Já os shoppings, em Brasília, Espírito Santo, Goiás e Paraná, integravam o fundo de investimento imobiliário Macam Shoppings.
Até a conclusão dessa reportagem o BRB não comentou sobre o assunto.
O FII Macam Shoppings reúne quatro empreendimentos: Boulevard Brasília, Boulevard Londrina, Boulevard Vila Velha e Passeio das Águas. No entanto, o fundo não detém a totalidade da propriedade desses ativos.
No Boulevard Brasília, a participação do FII é de 90%, enquanto no empreendimento de Londrina é de 80%. Já o Boulevard Vila Velha, no Espírito Santo, conta com uma participação de 50%, e o Passeio das Águas, em Goiás, tem apenas 10%.
Além desses ativos, o Shopping Praça das Dunas também integra o portfólio do FII Macam Shoppings. O empreendimento, porém, ainda está em construção, com previsão de entrega em 2027. Até o momento, não há informações sobre se a propriedade ficará com o BRB.
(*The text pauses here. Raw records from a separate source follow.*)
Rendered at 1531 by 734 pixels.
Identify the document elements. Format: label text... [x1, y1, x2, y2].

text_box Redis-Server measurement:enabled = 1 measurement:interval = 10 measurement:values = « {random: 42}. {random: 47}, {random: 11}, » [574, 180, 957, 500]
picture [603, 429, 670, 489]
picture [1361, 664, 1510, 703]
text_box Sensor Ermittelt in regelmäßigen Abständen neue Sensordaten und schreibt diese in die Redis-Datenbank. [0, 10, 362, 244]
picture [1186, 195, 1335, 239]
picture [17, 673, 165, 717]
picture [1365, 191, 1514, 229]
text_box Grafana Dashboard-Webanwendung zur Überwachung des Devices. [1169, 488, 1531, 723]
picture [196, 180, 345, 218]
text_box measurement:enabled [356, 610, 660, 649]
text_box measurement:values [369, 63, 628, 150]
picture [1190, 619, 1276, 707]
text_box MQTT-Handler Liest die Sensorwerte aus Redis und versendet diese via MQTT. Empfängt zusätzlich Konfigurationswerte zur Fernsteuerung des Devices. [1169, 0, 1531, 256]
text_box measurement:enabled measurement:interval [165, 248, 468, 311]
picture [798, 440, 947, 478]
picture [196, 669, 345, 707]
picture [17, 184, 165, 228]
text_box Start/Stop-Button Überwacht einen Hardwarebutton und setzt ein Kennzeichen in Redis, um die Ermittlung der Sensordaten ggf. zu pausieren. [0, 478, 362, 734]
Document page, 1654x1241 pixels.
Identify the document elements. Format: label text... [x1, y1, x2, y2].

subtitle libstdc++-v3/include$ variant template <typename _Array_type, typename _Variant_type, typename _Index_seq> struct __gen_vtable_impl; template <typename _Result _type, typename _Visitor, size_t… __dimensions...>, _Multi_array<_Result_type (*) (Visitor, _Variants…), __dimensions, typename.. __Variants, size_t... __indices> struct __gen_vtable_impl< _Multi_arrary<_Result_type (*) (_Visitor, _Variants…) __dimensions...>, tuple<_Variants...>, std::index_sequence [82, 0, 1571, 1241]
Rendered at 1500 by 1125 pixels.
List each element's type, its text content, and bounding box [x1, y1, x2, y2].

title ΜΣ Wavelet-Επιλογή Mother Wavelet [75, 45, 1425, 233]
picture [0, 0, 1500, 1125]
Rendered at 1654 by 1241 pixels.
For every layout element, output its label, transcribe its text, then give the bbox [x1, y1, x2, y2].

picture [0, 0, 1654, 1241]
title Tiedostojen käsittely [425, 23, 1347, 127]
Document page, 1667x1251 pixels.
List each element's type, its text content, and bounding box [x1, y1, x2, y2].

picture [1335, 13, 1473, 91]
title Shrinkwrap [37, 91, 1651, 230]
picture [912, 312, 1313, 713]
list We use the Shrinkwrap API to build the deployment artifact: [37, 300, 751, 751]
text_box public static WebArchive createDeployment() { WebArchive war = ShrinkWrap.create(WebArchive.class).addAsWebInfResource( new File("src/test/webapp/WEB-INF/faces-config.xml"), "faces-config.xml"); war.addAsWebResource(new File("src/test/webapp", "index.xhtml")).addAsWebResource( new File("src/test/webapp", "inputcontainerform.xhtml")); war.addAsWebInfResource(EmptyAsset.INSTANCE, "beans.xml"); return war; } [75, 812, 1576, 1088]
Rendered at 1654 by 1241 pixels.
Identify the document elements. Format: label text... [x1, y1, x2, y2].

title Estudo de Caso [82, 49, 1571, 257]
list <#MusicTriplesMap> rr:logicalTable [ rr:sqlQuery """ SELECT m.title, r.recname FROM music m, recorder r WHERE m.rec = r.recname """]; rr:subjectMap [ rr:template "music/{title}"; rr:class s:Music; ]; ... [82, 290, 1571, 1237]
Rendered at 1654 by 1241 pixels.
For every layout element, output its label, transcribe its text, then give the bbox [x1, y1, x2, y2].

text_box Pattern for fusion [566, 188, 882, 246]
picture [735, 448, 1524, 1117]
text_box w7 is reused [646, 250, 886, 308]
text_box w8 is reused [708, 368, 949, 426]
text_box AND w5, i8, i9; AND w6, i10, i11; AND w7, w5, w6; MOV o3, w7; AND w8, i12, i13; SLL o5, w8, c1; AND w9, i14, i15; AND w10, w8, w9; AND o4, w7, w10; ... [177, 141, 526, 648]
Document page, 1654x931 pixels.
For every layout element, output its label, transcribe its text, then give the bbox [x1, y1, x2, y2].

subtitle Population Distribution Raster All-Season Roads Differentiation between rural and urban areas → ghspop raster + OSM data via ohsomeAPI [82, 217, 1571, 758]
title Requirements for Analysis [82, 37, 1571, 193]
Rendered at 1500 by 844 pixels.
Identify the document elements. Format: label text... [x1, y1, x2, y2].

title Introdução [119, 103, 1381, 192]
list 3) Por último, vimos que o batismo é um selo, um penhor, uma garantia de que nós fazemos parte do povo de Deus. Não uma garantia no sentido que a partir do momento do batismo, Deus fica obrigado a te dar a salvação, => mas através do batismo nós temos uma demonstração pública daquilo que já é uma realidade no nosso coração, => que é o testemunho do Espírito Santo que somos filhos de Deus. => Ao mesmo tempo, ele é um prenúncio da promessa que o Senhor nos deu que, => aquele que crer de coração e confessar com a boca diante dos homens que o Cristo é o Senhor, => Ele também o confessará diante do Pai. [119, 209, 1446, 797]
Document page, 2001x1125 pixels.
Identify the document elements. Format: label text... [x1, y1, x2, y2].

Essa situação faz parte de um escândalo financeiro e político de grandes proporções, conhecido como Operação Compliance Zero. As investigações da Polícia Federal apontam que as fraudes envolveram a venda de carteiras de crédito inexistentes ou “podres” do Banco Master para o BRB.
Quando a fraude começou a vir à tona e o Banco Master enfrentou uma crise de liquidez, foi feita uma negociação para tentar “estancar” o prejuízo do BRB. Em vez de dinheiro, o banco recebeu cotas de fundos de investimento. Assim, o banco tornou-se dono indireto do grupo Alife Nino e do fundo Macam.
Tudo isso trouxe consequências ao BRB. Em janeiro, a S&P Global rebaixou as notas de crédito do banco devido ao risco reputacional persistente. Além disso, o ex-presidente do banco, Paulo Henrique Costa, e o diretor financeiro foram afastados dos cargos em razão das investigações. Em depoimento, o ex-presidente afirmou que não tinha “clareza” sobre as fraudes no momento das operações.